Dans le cabinet de son médecin, Hubert Antoine observe la tumeur qui aura raison de lui quelques mois plus tard. Ce cancer, invisible aux yeux de ceux qui l’entourent, peut bien être une métaphore du trafic d’État qui se masque sous l’apparence du démantèlement des réseaux.

La mort d’Antoine conduit à ce que la page soit tournée sur cette affaire, personne ne prenant le relai de son opiniâtreté. Le projet anarchiste de faire sauter le système entier qui est mort avec lui. L’État sortira lui intact de son cancer de la corruption. C’est bien ce que laisse supposer les plans de Stéphane parcourant les quais de Paris à scooter, passant devant des institutions de la République parfaitement inébranlées.

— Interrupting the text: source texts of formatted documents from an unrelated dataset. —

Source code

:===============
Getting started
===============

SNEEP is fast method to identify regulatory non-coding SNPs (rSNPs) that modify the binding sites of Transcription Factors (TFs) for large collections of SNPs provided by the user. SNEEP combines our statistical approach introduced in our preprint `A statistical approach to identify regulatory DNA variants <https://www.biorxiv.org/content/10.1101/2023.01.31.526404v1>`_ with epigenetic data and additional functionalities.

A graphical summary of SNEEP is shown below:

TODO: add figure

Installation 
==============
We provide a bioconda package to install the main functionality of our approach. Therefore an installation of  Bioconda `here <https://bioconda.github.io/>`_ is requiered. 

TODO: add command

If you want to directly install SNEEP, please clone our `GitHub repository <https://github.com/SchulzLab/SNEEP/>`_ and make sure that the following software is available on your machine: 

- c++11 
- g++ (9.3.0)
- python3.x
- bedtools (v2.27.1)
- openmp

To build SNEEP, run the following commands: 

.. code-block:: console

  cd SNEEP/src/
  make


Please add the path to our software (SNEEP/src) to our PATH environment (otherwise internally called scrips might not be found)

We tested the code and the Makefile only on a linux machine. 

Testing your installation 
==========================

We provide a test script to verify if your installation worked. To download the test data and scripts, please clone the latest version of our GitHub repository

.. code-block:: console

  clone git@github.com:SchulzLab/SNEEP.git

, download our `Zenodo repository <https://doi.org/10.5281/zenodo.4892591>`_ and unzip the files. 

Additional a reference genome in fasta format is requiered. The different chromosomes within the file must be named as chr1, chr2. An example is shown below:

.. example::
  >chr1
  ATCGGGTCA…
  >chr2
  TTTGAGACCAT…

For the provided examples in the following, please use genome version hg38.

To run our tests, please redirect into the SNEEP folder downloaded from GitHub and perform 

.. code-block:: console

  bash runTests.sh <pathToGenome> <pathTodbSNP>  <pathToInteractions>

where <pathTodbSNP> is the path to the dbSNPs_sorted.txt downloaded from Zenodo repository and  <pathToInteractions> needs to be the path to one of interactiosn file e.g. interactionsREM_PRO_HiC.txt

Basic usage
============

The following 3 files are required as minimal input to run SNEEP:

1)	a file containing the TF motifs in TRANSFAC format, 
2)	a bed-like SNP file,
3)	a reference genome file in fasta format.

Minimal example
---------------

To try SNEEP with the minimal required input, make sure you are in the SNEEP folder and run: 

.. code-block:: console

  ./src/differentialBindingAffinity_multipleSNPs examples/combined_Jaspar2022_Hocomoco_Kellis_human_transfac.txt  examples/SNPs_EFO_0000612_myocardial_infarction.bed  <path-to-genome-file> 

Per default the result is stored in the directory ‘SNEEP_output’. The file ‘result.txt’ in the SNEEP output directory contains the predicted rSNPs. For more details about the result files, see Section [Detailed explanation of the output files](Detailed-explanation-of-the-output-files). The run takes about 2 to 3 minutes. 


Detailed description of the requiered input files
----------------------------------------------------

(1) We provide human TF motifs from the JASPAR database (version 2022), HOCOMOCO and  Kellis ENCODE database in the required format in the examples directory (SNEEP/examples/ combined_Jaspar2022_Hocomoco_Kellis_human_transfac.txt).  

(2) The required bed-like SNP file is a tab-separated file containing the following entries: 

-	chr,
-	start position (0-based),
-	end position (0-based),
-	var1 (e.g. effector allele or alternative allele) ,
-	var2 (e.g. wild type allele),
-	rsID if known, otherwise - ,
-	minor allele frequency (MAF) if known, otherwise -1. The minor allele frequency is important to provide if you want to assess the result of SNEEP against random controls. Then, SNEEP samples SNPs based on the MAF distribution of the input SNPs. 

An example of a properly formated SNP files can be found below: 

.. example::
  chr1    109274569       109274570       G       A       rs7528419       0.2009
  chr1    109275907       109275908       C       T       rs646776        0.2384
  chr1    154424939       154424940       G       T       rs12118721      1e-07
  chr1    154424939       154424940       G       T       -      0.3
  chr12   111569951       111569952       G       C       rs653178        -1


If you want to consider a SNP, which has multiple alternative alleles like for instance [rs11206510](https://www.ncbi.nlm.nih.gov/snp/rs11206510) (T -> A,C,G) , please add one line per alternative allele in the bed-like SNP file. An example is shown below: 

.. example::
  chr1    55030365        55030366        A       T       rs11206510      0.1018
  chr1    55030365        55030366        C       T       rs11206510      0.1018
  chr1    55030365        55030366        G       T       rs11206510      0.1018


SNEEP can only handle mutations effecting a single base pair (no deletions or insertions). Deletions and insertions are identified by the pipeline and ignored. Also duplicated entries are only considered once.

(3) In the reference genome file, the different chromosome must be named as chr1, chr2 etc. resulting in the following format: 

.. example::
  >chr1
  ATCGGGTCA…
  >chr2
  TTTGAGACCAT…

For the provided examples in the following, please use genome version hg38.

En off, sa voix lit la nécrologie qu’il a publiée au décès de sa source. Thierry de Peretti s’est-il souvenu de son petit rôle dans Saint Laurent (2014) de Bertrand Bonello ? Rédacteur en chef de Libération, il annonçait, à tort, la mort du couturier que l’on voyait sourire dans son atelier dans la séquence suivante.

Après l’annonce de la mort d’Hubert Avoine, le lanceur d’alerte apparaît dans une ultime séquence, traversant un bar à hôtesse pour rejoindre une berline qui s’enfonce dans la nuit. Le doute émis sur sa probable mythomanie se propage alors à son existence même, quand il apparaît comme un fantôme s’enfonçant dans la nuit. La séquence inaugurale déjà le montrait comme un spectre qui assistait à la livraison, mais que personne ne semblait remarquer. Son ombre glisse et s’éloigne dans l’obscurité dans un film qui semble n’avoir ni début ni fin.

Enquête sur un scandale d’État de Thierry de Peretti, en salle le 9 février 2022.